In my Network Management Group, Inc. operations, we routinely help organizations migrate and/or recover data. A quick solution for many organizations for backup is to install a backup appliance. These units are a combination of hardware and software configured to make backups and to ease restoration of a single file or a complete server. They can make a copy of any changed data every 15 minutes, and can be used to temporarily run one or more servers if there is a catastrophic failure.
We test our clients’ backups on a continuous rotation, resulting in a technician’s review about every week. You should consider how often your backup is tested. Clearly this cycle should be no longer than monthly. Backups are not “set it and forget it.” In addition, the backup log files don’t always indicate a successful or restorable backup. Backups must be tested.
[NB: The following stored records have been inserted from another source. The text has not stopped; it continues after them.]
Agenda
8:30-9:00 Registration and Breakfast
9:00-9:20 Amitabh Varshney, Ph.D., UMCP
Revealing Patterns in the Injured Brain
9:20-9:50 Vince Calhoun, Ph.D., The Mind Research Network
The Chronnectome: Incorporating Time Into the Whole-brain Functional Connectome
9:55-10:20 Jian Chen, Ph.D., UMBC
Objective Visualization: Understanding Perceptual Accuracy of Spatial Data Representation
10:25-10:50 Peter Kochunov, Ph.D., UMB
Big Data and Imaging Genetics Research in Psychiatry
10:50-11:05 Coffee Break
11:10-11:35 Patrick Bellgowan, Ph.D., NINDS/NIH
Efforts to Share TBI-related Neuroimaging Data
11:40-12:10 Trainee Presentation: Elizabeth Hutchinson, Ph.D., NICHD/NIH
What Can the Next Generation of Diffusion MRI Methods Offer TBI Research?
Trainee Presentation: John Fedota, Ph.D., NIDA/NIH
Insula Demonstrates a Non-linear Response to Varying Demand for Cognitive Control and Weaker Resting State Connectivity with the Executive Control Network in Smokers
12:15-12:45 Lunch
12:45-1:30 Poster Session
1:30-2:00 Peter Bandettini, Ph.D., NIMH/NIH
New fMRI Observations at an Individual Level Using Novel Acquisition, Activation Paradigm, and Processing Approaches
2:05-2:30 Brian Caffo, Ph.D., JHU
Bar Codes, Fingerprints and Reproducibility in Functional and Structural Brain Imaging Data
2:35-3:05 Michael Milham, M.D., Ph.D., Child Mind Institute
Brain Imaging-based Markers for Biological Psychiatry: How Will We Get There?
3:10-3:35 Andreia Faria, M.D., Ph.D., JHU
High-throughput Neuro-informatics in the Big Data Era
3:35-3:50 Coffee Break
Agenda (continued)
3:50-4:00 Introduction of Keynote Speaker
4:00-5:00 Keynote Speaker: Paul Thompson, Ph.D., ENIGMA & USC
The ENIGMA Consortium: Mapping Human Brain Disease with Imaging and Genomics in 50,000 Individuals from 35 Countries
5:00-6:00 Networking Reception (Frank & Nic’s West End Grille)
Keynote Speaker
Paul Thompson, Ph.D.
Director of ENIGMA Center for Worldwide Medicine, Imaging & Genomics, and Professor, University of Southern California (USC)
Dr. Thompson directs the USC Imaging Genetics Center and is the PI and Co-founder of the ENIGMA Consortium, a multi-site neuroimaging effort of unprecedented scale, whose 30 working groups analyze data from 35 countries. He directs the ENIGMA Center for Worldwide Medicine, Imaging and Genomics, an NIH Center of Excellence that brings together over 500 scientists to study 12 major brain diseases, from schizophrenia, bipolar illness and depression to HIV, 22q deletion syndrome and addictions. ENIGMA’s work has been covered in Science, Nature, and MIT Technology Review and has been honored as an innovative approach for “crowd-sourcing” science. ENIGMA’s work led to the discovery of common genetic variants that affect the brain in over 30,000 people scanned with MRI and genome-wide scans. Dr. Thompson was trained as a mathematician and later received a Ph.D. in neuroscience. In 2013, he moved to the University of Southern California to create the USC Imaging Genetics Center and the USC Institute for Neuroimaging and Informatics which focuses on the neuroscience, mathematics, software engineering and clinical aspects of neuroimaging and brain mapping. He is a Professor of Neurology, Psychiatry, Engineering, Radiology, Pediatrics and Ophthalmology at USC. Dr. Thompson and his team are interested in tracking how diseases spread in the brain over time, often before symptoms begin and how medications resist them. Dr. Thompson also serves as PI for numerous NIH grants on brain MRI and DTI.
Cloud providers should be performing similar tests to what we are recommending, but unfortunately they are human and also make mistakes. Because data is so critical to BCDR, we suggest that the data is in at least three different places and that an archival copy is kept off-line, if that is practical. Backup Appliances are usually the quickest and most sure way to copy, restore, and operate in BCDR situations. Backup Appliances can also be configured and used in various ways that benefit your business the most.
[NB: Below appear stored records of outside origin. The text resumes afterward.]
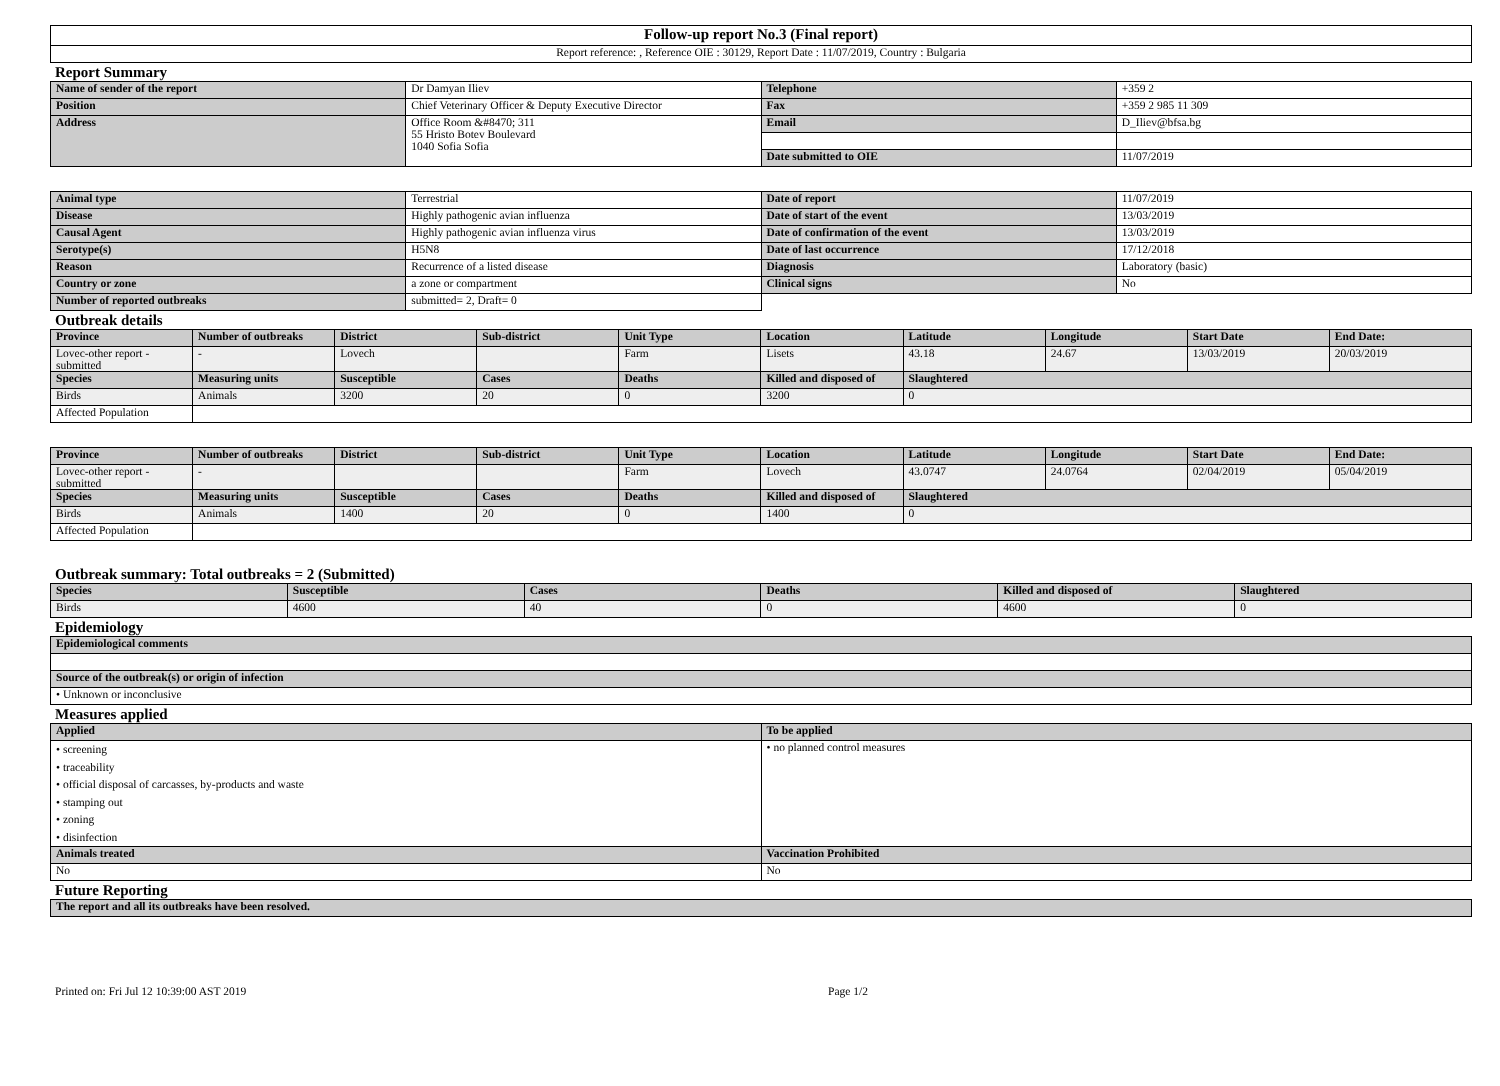| Follow-up report No.3 (Final report) |
| Report reference: , Reference OIE : 30129, Report Date : 11/07/2019, Country : Bulgaria |
Report Summary
| Name of sender of the report | Dr Damyan Iliev | Telephone | +359 2 |
| Position | Chief Veterinary Officer & Deputy Executive Director | Fax | +359 2 985 11 309 |
| Address | Office Room &#8470; 311 55 Hristo Botev Boulevard 1040 Sofia Sofia | Email | D_Iliev@bfsa.bg |
| | | Date submitted to OIE | 11/07/2019 |
| Animal type | Terrestrial | Date of report | 11/07/2019 |
| Disease | Highly pathogenic avian influenza | Date of start of the event | 13/03/2019 |
| Causal Agent | Highly pathogenic avian influenza virus | Date of confirmation of the event | 13/03/2019 |
| Serotype(s) | H5N8 | Date of last occurrence | 17/12/2018 |
| Reason | Recurrence of a listed disease | Diagnosis | Laboratory (basic) |
| Country or zone | a zone or compartment | Clinical signs | No |
| Number of reported outbreaks | submitted= 2, Draft= 0 | | |
Outbreak details
| Province | Number of outbreaks | District | Sub-district | Unit Type | Location | Latitude | Longitude | Start Date | End Date: |
| --- | --- | --- | --- | --- | --- | --- | --- | --- | --- |
| Lovec-other report - submitted | - | Lovech | | Farm | Lisets | 43.18 | 24.67 | 13/03/2019 | 20/03/2019 |
| Species | Measuring units | Susceptible | Cases | Deaths | Killed and disposed of | Slaughtered | | | |
| Birds | Animals | 3200 | 20 | 0 | 3200 | 0 | | | |
| Affected Population | | | | | | | | | |
| Province | Number of outbreaks | District | Sub-district | Unit Type | Location | Latitude | Longitude | Start Date | End Date: |
| --- | --- | --- | --- | --- | --- | --- | --- | --- | --- |
| Lovec-other report - submitted | - | | | Farm | Lovech | 43.0747 | 24.0764 | 02/04/2019 | 05/04/2019 |
| Species | Measuring units | Susceptible | Cases | Deaths | Killed and disposed of | Slaughtered | | | |
| Birds | Animals | 1400 | 20 | 0 | 1400 | 0 | | | |
| Affected Population | | | | | | | | | |
Outbreak summary: Total outbreaks = 2 (Submitted)
| Species | Susceptible | Cases | Deaths | Killed and disposed of | Slaughtered |
| --- | --- | --- | --- | --- | --- |
| Birds | 4600 | 40 | 0 | 4600 | 0 |
Epidemiology
| Epidemiological comments |
| --- |
| Source of the outbreak(s) or origin of infection |
| • Unknown or inconclusive |
Measures applied
| Applied | To be applied |
| --- | --- |
| • screening • traceability • official disposal of carcasses, by-products and waste • stamping out • zoning • disinfection | • no planned control measures |
| Animals treated | Vaccination Prohibited |
| No | No |
Future Reporting
| The report and all its outbreaks have been resolved. |
| --- |
Printed on: Fri Jul 12 10:39:00 AST 2019 Page 1/2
Note the thinking: You have to have a complete, valid copy of your data!
One thing that experience has taught: if something is going to fail, that failure will occur at the worst possible time. Because of this risk, building systems that have no single point of failure is critical to business continuity. Think redundancy everywhere. Redundancy may seem expensive, but how expensive is it if you can’t operate at all?
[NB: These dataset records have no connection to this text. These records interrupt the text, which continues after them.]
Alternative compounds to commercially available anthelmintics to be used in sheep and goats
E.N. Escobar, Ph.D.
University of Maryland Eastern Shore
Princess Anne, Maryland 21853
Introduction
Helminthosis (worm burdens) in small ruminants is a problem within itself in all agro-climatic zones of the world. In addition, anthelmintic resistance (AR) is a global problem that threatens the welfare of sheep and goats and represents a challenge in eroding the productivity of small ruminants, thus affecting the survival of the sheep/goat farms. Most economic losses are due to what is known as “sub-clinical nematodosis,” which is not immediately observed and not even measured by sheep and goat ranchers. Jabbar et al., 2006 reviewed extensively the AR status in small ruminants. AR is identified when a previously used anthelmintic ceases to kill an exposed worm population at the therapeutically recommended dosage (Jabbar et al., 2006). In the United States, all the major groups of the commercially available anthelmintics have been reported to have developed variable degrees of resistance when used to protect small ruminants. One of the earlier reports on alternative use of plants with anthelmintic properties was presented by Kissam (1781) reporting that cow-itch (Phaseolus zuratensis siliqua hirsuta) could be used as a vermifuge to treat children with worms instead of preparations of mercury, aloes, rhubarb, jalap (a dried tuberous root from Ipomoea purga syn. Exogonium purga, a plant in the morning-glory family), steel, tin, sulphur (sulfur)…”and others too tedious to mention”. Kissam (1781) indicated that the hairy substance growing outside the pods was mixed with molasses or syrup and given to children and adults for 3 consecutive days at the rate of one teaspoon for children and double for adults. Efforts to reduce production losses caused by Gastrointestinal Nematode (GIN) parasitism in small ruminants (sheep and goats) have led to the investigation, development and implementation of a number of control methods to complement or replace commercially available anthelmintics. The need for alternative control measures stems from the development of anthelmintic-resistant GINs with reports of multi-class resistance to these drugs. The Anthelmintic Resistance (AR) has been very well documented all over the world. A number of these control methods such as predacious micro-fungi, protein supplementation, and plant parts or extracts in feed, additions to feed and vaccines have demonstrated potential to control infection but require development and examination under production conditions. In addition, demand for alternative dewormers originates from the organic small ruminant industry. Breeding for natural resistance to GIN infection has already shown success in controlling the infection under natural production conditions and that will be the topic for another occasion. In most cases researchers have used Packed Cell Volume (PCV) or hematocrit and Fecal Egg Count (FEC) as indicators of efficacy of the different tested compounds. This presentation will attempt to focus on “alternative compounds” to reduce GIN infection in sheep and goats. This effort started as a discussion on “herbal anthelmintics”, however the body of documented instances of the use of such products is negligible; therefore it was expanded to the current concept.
We suggest you consider how much down time costs you per hour. Pick an hourly rate, such as $50/hour and multiply that by the number of people. For example, if you have 10 people, being down for an hour would cost $500 ($50×10) and being down for a day would cost $4,000. If you were down for two or three days because a communication line didn’t work, can you see that figuring out how to be redundant, in advance, may be a good use of time and money?
To prevent downtime, the philosophy of redundancy recommends two communication lines of different types, and from different carriers, configured for automatic failover. If you are cloud-centric, redundant communication lines are mandatory. For example, you could have a Cable Modem and DSL, or a Cable Modem and a cellular hotspot, or a Cable modem and MPLS, or a fiber optic and a wireless connection.
Redundant thinking does not stop with the communication lines. Many of us retire old computers when they are 3-5 years old. How about smartphones? What do you do with the old computers and phones? Should you keep some as spares? What about your old server and SAN? It was working when you decided to retire it. Can you put these devices in another location “just in case”? How about switches? If you need 30 connections, instead of getting one 48 port switch, wouldn’t two 24 port switches allow for one switch to completely fail, yet still leave most people able to work off of the working switch? Vendors that sell firewalls will often sell a hot spare for very little additional money, and you can have redundancy for that hardware device.
Note the thinking: Allow no single point of failure!